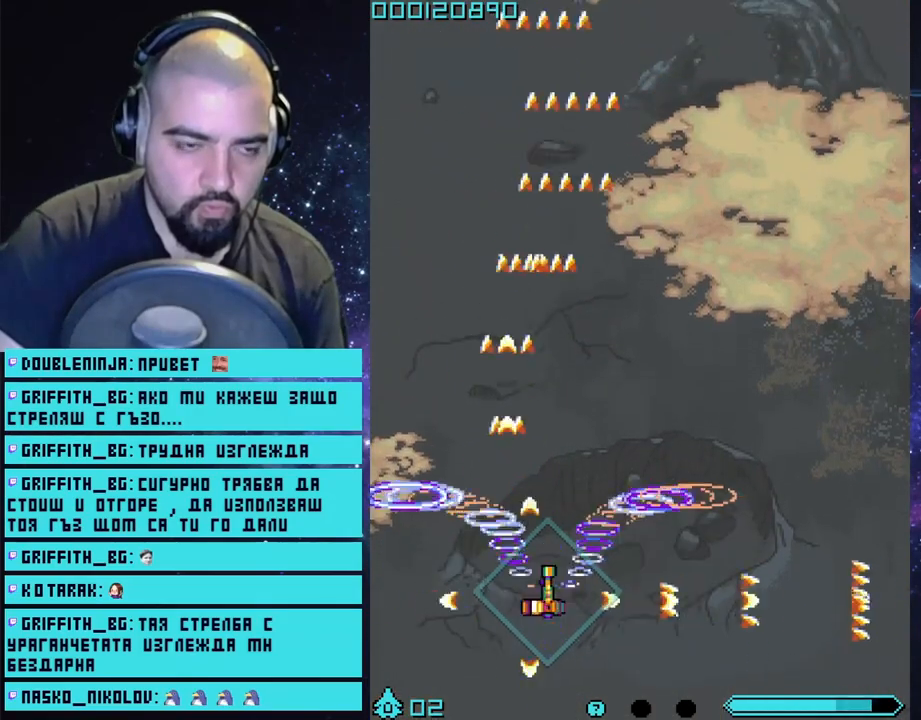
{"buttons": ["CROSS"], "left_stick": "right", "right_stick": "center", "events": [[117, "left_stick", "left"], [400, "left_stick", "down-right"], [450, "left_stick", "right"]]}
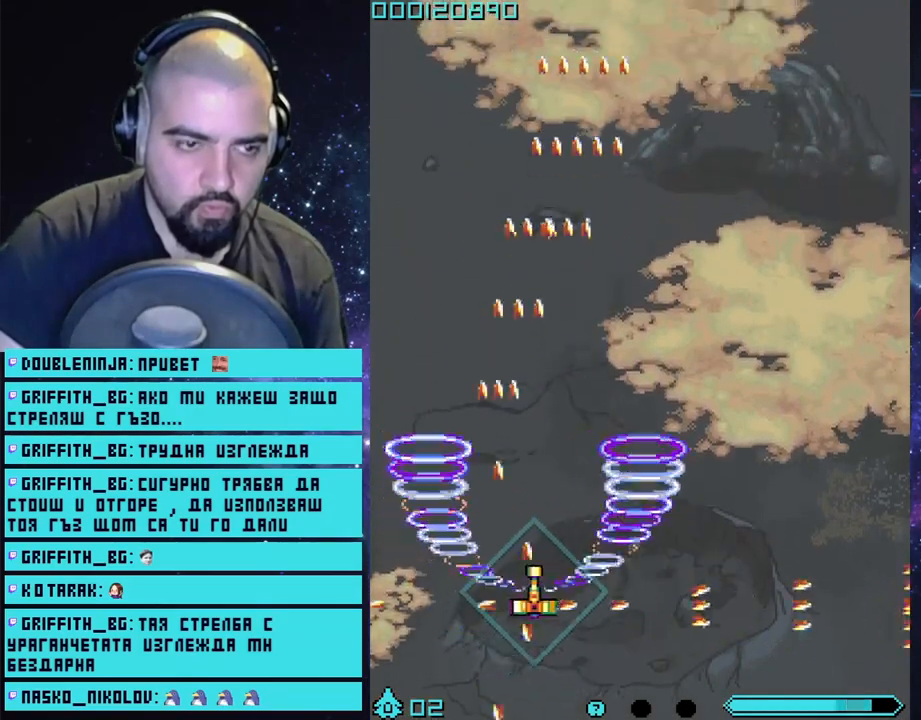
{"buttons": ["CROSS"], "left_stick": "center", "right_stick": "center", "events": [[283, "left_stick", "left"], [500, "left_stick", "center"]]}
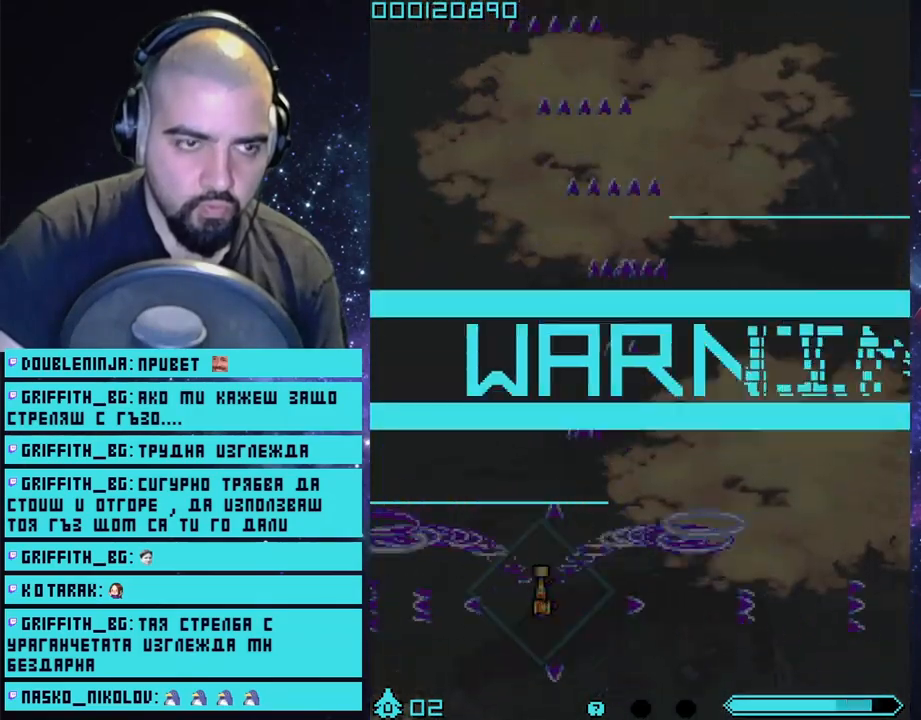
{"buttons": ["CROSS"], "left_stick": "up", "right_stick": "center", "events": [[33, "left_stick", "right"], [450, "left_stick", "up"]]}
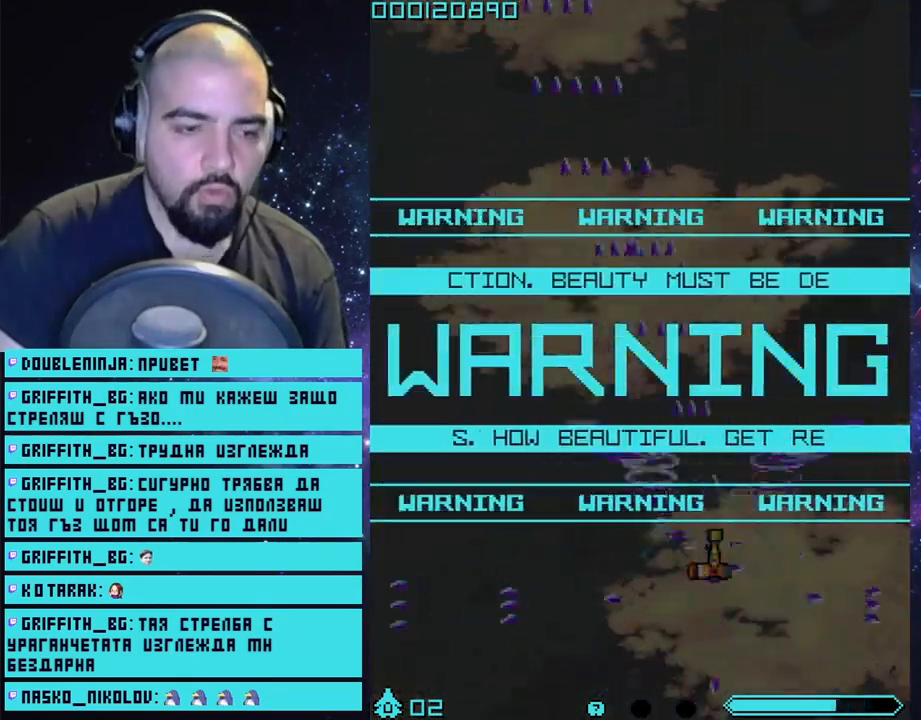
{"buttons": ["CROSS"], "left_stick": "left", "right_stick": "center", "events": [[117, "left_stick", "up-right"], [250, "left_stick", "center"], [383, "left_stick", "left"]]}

> Assignment
Your copy should hold all the data word for word. It should hold no pictures.

> Solution for this task
{"buttons": ["CROSS"], "left_stick": "right", "right_stick": "center", "events": [[117, "left_stick", "left"], [400, "left_stick", "down-right"], [450, "left_stick", "right"]]}
{"buttons": ["CROSS"], "left_stick": "center", "right_stick": "center", "events": [[283, "left_stick", "left"], [500, "left_stick", "center"]]}
{"buttons": ["CROSS"], "left_stick": "up", "right_stick": "center", "events": [[33, "left_stick", "right"], [450, "left_stick", "up"]]}
{"buttons": ["CROSS"], "left_stick": "left", "right_stick": "center", "events": [[117, "left_stick", "up-right"], [250, "left_stick", "center"], [383, "left_stick", "left"]]}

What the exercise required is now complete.